Australian celebrity chef and Instagram wellness guru Pete Evans has come under fire for saying that “sungazing”, the act of looking directly at the sun, is a one of the best forms of free medicine.
“Every day I love to immerse myself in an experience within the cleansing ocean water as well as a brief gaze into the radiant light of the early rising or late setting sun,” Evans posted on Instagram.
“These simple, yet powerful practices have got to be two of the best forms of free medicine on the planet for body, mind and spirit.”
Evans, who often shares wellness tips with his nearly 200,000 Instagram followers, is a big supporter of the Paleo diet, and has been criticized for going against doctors’ advice in the past. He once suggested feeding infants a Paleo diet, advises against using sunscreen, calling it “poisonous”, and claims fluoridated water is the cause of all of society’s problems.

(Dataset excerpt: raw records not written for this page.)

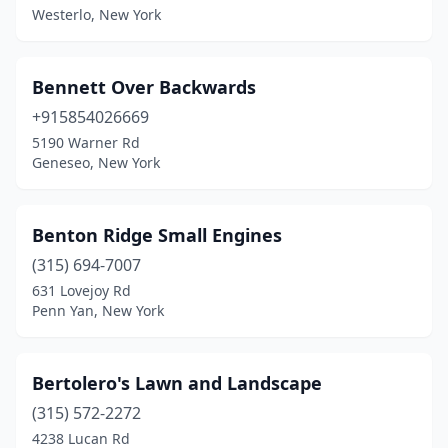
Westerlo, New York
East Meadow
(1)
East Northport
(1)
Bennett Over Backwards
East Otto
(1)
+915854026669
East Quogue
(2)
5190 Warner Rd
Geneseo, New York
East Springfield
(1)
East Syracuse
(2)
Benton Ridge Small Engines
Elma
(3)
(315) 694-7007
631 Lovejoy Rd
Elmira
(5)
Penn Yan, New York
Endicott
(5)
Endwell
(2)
Bertolero's Lawn and Landscape
(315) 572-2272
Fairport
(5)
4238 Lucan Rd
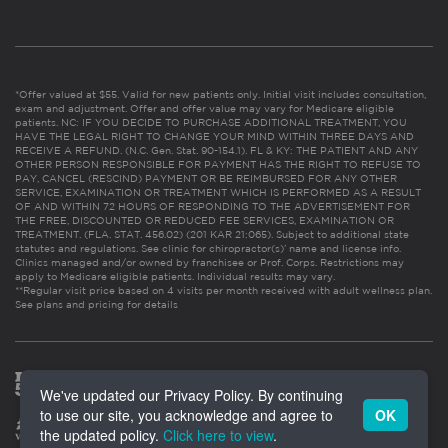
*Offer valued at $55. Valid for new patients only. Initial visit includes consultation,
exam and adjustment. Offer and offer value may vary for Medicare eligible
patients. NC: IF YOU DECIDE TO PURCHASE ADDITIONAL TREATMENT, YOU
HAVE THE LEGAL RIGHT TO CHANGE YOUR MIND WITHIN THREE DAYS AND
RECEIVE A REFUND. (N.C. Gen. Stat. 90-154.1). FL & KY: THE PATIENT AND ANY
OTHER PERSON RESPONSIBLE FOR PAYMENT HAS THE RIGHT TO REFUSE TO
PAY, CANCEL (RESCIND) PAYMENT OR BE REIMBURSED FOR ANY OTHER
SERVICE, EXAMINATION OR TREATMENT WHICH IS PERFORMED AS A RESULT
OF AND WITHIN 72 HOURS OF RESPONDING TO THE ADVERTISEMENT FOR
THE FREE, DISCOUNTED OR REDUCED FEE SERVICES, EXAMINATION OR
TREATMENT. (FLA. STAT. 456.02) (201 KAR 21:065). Subject to additional state
statutes and regulations. See clinic for chiropractor(s)’ name and license info.
Clinics managed and/or owned by franchisee or Prof. Corps. Restrictions may
apply to Medicare eligible patients. Individual results may vary.
**Regular visit price based on 4 visits per month received with adult wellness plan.
See plans and pricing for details
We've updated our Privacy Policy. By continuing
to use our site, you acknowledge and agree to
OK
the updated policy.
Click here to view
.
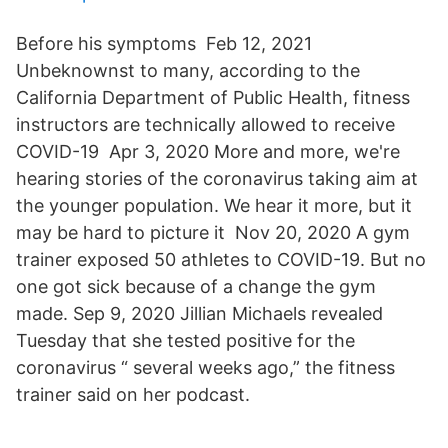
Before his symptoms Feb 12, 2021
Unbeknownst to many, according to the
California Department of Public Health, fitness
instructors are technically allowed to receive
COVID-19 Apr 3, 2020 More and more, we're
hearing stories of the coronavirus taking aim at
the younger population. We hear it more, but it
may be hard to picture it Nov 20, 2020 A gym
trainer exposed 50 athletes to COVID-19. But no
one got sick because of a change the gym
made. Sep 9, 2020 Jillian Michaels revealed
Tuesday that she tested positive for the
coronavirus “ several weeks ago,” the fitness
trainer said on her podcast.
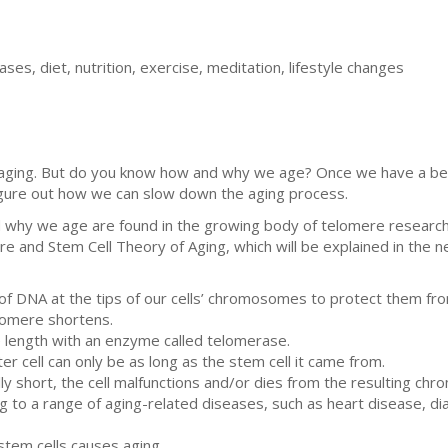
ses, diet, nutrition, exercise, meditation, lifestyle changes
p aging. But do you know how and why we age? Once we have a b
figure out how we can slow down the aging process.
why we age are found in the growing body of telomere research. D
e and Stem Cell Theory of Aging, which will be explained in the n
 DNA at the tips of our cells’ chromosomes to protect them from 
elomere shortens.
e length with an enzyme called telomerase.
r cell can only be as long as the stem cell it came from.
y short, the cell malfunctions and/or dies from the resulting chr
g to a range of aging-related diseases, such as heart disease, di
stem cells causes aging.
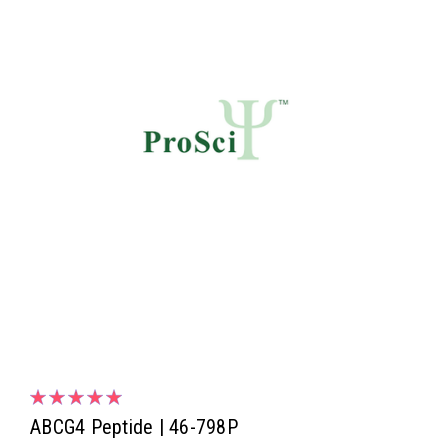
ABCG4 Peptide | 46-798P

While some have defended the Australian influencer, claiming that he only advocates for a “brief gaze” at the sun, at sunrise or sunset, doctors say that looking directly at the sun even for a few seconds is enough to cause irreparable damage to the eye, so follow his advice at your own risk.
The Australian Medical Association of New South Wales have made it clear that they don’t approve of Pete Evans’ wellness advice, especially when it involves staring at the sun.
“We’re getting a little tired of saying this but: please don’t follow advice from Pete Evans. Especially if he’s suggesting you ‘gaze’ at the sun,” AMA NSW posted on Twitter.
Sungazing is a spiritual practice that basically involves staring into the sun at sunrise or at sunset, when it’s closest to the earth. According to the documentary Eat the Sun, beginners start by looking at the sun for 10 seconds and at another 10 seconds every day. Advanced sungazers can allegedly stare at the sun for up to 44 minutes, and some, like Hira Ratan Manek, claim to be able to go years without eating any food by feeding on the sun’s energy.
“Eating” the sun doesn’t work for everyone, though. A few years back we reported on a Swiss sungazer who starved herself to death trying to survive on solar energy.